We found out that it is actually really easy to take a regular video stream, direct it towards our platform and have it start sending valuable but anonymous information about urban movement. Fyma started learning each specific camera feed that it received and started giving out the basic statistics such as traffic count and classifications of traffic types. On top of that, Fyma uses dynamic trajectory mapping of each object it sees to understand the paths each object travels. This is then used to learn the “normal” movement patterns of each specific camera. This is now actionable data because it can be used to automatically detect anomalies such as illegal U-turns and lane changes as well as other anomalies that may occur.
The outcomes and statistics gathered during the pilot:
- Increase / Decrease of pedestrians on the streets
- Distance between pedestrians
- Amount of car traffic
- Amount of cyclists
- Amount of light goods vehicles
- Amount of buses on the streets.
- Anomalies in the streets
- Standard/non-standard behaviour on the streets.
The outcome for the project — to get real-time statistics and analytics from a large and busy junction for further decision making — was achieved with minimal effort. The surprise for us was the number of all the different government agencies that can use the data, from the municipality who built the road to RTA itself who needs to monitor traffic throughput to the health authority that can monitor whether people are maintaining social distancing rules when interacting in public. This also means that the cost for our system could be spread out between all the entities that benefit from it, making the positive impact felt on a much wider scale while being truly value for money.

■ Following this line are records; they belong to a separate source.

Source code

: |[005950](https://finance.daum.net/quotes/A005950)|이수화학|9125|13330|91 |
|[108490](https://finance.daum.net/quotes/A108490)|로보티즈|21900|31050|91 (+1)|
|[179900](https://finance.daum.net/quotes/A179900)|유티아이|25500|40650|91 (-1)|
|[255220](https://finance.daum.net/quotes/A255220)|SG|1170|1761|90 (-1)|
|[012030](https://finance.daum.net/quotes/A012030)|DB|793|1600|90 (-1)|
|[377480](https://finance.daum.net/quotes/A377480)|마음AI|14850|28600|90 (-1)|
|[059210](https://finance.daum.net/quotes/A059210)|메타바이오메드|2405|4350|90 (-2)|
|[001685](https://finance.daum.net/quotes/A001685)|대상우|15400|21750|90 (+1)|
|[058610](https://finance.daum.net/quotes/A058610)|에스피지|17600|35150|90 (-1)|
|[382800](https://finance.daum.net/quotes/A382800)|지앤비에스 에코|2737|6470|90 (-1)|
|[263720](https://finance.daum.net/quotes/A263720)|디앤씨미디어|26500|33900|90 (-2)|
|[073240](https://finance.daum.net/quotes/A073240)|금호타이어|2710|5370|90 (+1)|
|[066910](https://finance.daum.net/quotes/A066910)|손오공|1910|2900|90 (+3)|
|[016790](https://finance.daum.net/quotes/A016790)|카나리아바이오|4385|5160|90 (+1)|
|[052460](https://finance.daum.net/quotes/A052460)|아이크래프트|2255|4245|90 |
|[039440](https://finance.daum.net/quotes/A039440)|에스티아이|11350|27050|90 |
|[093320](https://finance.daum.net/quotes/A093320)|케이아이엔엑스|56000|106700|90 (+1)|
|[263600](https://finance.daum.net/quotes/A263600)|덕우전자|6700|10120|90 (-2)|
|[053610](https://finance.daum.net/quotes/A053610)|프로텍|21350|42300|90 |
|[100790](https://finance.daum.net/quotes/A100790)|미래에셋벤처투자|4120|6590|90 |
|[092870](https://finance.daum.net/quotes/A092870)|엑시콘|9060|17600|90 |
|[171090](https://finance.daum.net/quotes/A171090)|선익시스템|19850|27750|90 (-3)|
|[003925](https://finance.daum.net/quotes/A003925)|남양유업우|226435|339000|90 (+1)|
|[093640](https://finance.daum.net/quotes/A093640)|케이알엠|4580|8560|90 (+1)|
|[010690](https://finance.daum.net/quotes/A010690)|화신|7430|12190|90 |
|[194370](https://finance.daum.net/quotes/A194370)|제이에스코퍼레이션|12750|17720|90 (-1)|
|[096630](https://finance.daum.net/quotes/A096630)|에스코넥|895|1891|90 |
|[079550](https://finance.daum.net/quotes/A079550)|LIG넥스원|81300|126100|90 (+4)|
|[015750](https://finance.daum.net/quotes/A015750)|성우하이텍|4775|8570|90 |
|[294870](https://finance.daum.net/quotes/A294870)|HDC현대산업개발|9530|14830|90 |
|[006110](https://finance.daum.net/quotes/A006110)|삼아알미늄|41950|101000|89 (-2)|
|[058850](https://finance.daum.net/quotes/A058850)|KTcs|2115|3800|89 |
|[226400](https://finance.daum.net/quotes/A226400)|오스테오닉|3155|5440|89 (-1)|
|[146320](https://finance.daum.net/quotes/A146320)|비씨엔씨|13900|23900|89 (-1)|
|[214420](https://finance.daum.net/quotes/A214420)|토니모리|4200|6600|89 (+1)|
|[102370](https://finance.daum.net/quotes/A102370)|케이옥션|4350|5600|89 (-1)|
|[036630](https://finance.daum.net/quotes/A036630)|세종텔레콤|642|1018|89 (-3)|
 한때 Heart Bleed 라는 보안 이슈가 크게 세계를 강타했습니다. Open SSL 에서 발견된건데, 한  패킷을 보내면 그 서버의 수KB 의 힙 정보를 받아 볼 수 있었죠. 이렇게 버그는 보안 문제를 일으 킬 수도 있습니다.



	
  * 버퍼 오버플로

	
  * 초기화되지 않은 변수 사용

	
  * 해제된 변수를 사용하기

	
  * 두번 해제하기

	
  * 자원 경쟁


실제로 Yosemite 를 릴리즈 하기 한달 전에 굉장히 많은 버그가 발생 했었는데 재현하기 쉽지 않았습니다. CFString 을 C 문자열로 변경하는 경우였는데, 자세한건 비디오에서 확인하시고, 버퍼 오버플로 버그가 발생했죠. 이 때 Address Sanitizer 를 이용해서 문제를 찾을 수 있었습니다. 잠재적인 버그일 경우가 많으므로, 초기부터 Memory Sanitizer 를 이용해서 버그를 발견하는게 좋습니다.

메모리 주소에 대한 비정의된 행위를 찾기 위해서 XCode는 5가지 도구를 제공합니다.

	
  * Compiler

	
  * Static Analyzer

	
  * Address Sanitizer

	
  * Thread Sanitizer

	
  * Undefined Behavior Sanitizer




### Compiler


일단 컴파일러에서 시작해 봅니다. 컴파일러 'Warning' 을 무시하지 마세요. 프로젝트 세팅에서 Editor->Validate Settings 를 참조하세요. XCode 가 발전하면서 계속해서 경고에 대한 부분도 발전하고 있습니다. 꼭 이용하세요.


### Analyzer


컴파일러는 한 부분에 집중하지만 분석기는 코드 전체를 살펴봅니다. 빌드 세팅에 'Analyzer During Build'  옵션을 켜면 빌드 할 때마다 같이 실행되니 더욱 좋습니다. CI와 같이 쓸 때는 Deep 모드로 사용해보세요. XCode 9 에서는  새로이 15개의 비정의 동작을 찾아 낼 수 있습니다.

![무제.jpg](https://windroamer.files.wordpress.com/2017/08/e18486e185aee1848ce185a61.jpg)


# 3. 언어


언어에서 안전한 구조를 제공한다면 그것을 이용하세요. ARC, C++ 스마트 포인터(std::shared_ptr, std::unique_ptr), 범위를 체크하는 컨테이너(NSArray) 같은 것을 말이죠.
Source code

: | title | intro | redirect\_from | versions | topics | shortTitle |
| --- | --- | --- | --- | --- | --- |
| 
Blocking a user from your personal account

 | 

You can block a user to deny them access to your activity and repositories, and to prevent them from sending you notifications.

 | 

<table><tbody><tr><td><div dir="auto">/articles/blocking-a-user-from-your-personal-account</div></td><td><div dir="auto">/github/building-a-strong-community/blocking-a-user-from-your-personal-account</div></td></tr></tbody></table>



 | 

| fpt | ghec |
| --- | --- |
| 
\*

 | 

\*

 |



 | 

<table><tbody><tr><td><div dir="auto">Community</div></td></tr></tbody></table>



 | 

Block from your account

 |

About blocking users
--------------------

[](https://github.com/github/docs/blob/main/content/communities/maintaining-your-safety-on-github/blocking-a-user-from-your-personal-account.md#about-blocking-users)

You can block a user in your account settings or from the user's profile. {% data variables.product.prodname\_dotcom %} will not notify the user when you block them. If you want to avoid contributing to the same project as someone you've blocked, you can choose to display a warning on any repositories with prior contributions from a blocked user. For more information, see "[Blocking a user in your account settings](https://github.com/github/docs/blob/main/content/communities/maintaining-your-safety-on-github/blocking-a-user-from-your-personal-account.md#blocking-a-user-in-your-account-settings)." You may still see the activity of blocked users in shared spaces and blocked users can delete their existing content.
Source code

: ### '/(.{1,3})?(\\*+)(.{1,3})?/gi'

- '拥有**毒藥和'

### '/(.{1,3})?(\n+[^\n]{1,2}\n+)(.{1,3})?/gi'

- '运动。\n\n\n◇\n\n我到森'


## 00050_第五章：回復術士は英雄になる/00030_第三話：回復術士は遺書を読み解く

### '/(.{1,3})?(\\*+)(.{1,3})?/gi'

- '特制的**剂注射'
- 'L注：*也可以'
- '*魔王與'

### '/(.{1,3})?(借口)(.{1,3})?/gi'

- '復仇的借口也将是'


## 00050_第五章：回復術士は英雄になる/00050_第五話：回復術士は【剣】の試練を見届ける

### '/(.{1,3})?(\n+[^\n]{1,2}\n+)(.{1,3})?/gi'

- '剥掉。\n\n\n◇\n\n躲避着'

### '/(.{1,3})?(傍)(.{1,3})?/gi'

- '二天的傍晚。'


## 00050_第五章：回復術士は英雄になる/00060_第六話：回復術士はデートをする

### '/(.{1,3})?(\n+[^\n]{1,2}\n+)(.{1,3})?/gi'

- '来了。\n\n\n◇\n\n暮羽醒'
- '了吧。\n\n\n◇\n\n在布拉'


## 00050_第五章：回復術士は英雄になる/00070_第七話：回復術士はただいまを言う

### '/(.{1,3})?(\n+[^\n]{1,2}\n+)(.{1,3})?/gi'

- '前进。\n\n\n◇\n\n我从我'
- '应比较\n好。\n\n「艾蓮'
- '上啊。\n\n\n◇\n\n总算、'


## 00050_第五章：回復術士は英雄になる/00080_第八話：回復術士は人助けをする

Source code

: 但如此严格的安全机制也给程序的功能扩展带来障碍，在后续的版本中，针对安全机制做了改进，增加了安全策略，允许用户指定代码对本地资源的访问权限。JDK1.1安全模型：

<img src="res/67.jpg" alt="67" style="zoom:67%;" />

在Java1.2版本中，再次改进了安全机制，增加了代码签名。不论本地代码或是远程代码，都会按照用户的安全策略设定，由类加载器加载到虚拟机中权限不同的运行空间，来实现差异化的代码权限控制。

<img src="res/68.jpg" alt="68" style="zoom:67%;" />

Fyma is an emerging leader in the visual information analysis field. The company’s AI platform creates intelligence in cameras, enabling sensor-based analytics and automating visual data from otherwise dumb devices. The company has developed a privacy-by-design approach that anonymizes data and protects sensitive information. The AI does not by choice, for example, enable facial recognition, and delivers intelligent planning based on camera data.